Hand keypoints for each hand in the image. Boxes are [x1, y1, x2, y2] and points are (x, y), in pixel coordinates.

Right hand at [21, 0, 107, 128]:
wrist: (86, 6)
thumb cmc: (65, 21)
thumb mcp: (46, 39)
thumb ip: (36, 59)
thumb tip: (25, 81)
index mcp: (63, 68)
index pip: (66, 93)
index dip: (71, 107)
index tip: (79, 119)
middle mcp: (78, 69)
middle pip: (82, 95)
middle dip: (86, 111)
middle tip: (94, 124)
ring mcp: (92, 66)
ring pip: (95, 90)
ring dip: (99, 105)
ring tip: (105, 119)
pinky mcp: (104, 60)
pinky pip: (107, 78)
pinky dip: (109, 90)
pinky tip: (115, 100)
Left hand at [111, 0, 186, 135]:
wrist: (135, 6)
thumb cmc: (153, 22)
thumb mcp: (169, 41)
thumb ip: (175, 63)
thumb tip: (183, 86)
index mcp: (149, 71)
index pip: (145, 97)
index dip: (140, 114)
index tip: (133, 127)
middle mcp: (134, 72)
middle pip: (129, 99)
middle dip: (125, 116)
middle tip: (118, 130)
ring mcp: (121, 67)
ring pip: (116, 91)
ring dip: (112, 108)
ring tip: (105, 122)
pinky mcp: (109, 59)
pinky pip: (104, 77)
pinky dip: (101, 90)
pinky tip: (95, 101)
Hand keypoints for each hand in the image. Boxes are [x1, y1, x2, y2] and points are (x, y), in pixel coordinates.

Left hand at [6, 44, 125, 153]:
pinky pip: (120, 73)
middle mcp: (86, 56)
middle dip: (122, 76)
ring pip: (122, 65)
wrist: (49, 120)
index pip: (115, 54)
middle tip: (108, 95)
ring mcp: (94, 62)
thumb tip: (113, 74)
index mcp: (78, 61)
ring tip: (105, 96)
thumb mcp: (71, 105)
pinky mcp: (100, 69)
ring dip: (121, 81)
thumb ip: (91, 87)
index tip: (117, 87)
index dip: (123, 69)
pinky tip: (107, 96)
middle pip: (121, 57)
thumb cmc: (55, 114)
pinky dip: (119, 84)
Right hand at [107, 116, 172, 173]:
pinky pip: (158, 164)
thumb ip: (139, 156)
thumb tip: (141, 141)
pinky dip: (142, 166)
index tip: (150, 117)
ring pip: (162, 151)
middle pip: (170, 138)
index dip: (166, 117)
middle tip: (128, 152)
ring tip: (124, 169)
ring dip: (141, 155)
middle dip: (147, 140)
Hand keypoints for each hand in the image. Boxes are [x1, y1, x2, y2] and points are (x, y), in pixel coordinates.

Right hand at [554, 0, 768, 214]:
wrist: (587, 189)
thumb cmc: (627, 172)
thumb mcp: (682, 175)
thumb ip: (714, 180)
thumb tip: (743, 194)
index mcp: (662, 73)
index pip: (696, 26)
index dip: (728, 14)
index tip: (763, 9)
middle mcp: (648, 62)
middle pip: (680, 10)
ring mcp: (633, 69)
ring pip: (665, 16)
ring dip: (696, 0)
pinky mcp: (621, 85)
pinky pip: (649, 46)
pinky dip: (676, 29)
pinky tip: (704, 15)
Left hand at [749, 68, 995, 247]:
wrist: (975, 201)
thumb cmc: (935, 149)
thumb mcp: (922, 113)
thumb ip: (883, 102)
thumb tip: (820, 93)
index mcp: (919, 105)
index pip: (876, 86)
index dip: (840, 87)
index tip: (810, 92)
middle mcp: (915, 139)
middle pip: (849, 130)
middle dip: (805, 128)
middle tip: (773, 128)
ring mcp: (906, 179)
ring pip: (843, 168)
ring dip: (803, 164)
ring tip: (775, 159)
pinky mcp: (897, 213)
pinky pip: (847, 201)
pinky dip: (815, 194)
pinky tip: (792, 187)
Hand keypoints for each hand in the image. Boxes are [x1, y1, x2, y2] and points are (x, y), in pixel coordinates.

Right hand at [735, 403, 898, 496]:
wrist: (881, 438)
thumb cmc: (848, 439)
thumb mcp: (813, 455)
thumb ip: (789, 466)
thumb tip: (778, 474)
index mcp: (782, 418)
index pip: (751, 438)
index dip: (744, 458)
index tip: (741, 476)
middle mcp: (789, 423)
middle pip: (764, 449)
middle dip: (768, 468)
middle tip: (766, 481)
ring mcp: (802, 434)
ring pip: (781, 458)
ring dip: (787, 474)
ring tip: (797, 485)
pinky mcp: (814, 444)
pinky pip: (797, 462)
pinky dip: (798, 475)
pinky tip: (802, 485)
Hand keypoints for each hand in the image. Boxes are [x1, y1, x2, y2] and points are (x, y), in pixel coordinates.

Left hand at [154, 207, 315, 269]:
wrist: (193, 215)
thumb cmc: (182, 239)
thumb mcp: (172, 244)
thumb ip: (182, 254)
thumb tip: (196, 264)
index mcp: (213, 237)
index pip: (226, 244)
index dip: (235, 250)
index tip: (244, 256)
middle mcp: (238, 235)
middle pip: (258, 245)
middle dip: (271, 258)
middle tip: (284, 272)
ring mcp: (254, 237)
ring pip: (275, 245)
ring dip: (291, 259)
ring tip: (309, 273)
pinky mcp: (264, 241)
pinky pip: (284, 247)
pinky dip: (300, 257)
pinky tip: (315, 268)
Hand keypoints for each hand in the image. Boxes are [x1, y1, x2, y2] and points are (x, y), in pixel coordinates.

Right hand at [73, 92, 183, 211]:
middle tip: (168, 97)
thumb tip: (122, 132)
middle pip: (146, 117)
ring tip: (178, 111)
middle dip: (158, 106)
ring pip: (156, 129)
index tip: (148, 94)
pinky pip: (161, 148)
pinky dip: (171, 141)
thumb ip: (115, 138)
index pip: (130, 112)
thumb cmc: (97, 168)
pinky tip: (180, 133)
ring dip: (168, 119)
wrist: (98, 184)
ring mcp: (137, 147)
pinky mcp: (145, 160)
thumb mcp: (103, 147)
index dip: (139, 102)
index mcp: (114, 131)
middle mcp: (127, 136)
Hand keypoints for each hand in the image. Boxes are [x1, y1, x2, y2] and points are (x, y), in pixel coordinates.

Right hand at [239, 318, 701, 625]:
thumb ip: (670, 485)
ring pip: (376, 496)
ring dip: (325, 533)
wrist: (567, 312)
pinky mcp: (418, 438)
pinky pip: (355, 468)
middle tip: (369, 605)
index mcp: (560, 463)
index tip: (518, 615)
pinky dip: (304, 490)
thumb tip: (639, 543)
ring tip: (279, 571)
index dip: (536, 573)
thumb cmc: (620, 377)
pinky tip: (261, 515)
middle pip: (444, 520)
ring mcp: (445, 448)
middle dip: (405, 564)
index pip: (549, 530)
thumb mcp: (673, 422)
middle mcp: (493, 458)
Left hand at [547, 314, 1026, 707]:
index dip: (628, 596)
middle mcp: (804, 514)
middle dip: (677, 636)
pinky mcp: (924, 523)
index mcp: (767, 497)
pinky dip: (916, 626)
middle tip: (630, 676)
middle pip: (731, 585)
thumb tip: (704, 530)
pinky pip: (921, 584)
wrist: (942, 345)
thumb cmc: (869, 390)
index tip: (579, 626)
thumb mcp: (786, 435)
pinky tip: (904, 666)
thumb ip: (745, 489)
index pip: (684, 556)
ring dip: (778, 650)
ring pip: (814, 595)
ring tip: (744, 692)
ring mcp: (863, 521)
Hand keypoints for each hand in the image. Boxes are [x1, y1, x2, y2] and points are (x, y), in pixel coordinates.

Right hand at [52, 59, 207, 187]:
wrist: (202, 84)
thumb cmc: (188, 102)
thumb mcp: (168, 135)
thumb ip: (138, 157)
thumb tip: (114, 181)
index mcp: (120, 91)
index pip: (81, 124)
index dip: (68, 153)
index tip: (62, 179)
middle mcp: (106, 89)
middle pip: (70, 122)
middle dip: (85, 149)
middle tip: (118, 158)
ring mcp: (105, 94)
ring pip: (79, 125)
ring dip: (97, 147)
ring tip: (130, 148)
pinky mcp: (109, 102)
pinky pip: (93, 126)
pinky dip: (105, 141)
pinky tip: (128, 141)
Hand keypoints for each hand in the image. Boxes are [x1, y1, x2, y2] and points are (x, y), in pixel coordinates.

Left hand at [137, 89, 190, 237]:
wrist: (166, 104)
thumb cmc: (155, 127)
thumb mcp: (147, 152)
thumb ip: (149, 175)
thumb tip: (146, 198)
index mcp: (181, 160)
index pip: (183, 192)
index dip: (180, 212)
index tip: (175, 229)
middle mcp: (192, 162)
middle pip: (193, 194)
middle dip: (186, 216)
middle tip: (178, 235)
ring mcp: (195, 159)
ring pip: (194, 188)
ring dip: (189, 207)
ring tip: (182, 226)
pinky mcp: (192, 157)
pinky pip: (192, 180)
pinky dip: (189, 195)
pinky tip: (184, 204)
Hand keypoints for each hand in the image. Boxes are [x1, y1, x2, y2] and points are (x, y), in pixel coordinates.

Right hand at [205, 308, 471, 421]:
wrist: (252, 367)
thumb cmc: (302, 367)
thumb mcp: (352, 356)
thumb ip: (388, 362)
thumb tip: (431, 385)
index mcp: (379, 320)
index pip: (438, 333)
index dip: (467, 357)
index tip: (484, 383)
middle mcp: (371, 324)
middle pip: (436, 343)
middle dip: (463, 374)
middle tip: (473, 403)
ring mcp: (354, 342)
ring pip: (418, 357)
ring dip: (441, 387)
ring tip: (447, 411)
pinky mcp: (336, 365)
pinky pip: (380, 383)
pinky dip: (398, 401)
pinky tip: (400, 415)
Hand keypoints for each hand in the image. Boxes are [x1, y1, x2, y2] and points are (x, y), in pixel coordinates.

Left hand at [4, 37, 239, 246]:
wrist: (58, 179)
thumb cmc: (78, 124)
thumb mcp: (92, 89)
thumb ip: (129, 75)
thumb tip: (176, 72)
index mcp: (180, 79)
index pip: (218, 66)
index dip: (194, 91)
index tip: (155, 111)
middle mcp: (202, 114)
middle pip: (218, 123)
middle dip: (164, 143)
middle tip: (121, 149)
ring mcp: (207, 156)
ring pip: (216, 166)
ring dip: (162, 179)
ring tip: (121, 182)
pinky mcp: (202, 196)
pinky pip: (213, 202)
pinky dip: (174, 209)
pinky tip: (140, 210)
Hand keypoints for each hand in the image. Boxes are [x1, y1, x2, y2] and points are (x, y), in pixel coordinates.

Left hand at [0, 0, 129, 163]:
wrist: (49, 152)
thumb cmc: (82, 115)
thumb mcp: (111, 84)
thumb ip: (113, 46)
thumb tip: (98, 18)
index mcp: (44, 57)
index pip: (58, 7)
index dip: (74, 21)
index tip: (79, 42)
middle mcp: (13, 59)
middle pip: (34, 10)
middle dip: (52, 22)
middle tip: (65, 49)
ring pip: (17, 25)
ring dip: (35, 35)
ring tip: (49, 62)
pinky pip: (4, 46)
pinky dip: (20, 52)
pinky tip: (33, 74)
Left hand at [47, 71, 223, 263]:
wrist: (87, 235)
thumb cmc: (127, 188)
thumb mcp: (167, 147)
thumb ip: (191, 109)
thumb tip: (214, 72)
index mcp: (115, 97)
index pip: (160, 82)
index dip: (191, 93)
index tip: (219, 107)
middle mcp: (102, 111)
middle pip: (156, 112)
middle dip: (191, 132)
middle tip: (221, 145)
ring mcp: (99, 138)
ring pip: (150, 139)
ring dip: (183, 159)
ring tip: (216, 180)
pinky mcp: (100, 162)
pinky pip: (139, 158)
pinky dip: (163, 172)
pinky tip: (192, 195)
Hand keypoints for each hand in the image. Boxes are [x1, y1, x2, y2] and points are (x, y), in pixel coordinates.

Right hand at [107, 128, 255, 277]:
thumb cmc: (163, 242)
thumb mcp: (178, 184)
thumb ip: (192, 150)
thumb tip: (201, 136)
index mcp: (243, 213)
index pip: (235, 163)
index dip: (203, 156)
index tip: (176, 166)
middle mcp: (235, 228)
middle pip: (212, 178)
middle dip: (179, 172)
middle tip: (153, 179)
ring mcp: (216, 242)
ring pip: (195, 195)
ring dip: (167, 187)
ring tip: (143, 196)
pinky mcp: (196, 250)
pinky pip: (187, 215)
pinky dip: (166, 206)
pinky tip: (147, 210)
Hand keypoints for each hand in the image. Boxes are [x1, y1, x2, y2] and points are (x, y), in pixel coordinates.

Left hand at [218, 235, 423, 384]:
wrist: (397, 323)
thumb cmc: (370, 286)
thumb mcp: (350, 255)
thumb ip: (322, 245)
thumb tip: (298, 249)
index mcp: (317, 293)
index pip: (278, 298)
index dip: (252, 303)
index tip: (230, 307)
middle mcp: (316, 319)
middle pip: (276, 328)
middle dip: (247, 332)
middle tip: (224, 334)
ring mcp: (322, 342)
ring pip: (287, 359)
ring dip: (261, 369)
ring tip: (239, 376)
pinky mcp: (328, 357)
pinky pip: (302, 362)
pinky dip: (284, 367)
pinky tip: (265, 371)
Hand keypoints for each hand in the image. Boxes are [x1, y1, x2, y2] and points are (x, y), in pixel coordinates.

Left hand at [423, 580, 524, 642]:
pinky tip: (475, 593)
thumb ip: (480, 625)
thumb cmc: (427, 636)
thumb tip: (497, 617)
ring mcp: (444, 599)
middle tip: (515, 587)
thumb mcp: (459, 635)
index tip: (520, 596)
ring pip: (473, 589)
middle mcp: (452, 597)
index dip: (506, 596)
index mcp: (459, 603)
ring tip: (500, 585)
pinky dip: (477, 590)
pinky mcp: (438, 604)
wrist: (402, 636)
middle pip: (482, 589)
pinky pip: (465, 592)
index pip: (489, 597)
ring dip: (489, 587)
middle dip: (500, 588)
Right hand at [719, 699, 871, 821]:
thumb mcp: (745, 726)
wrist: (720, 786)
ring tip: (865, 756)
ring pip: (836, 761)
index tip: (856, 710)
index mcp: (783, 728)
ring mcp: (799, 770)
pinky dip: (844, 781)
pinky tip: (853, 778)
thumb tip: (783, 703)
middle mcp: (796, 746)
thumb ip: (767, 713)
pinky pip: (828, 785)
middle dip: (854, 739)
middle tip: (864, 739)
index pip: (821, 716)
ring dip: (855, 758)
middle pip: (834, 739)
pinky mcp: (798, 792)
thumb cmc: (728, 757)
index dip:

Instructions for the task — The listing above holds a line with "pinky pip: (380, 383)" and a line with "wrist: (49, 152)". Print the stretch from the first through the second, exactly and alone.

Your solution —
pinky pip: (380, 383)
pinky dip: (398, 401)
pinky tip: (400, 415)
Hand keypoints for each hand in the image. Boxes are [x1, y1, x2, y2] and points are (x, y), in pixel coordinates.

Left hand at [4, 37, 239, 246]:
wrist: (58, 179)
thumb cmc: (78, 124)
thumb mcp: (92, 89)
thumb ip: (129, 75)
thumb tip: (176, 72)
index mcp: (180, 79)
index pip: (218, 66)
index dip: (194, 91)
index tip: (155, 111)
middle mcp: (202, 114)
middle pip: (218, 123)
middle dip: (164, 143)
middle tip: (121, 149)
ring mcp: (207, 156)
ring pip: (216, 166)
ring dip: (162, 179)
ring tip: (121, 182)
pinky mcp: (202, 196)
pinky pip: (213, 202)
pinky dip: (174, 209)
pinky tip: (140, 210)
Hand keypoints for each hand in the image. Boxes are [x1, y1, x2, y2] and points are (x, y), in pixel coordinates.

Left hand at [0, 0, 129, 163]:
wrist: (49, 152)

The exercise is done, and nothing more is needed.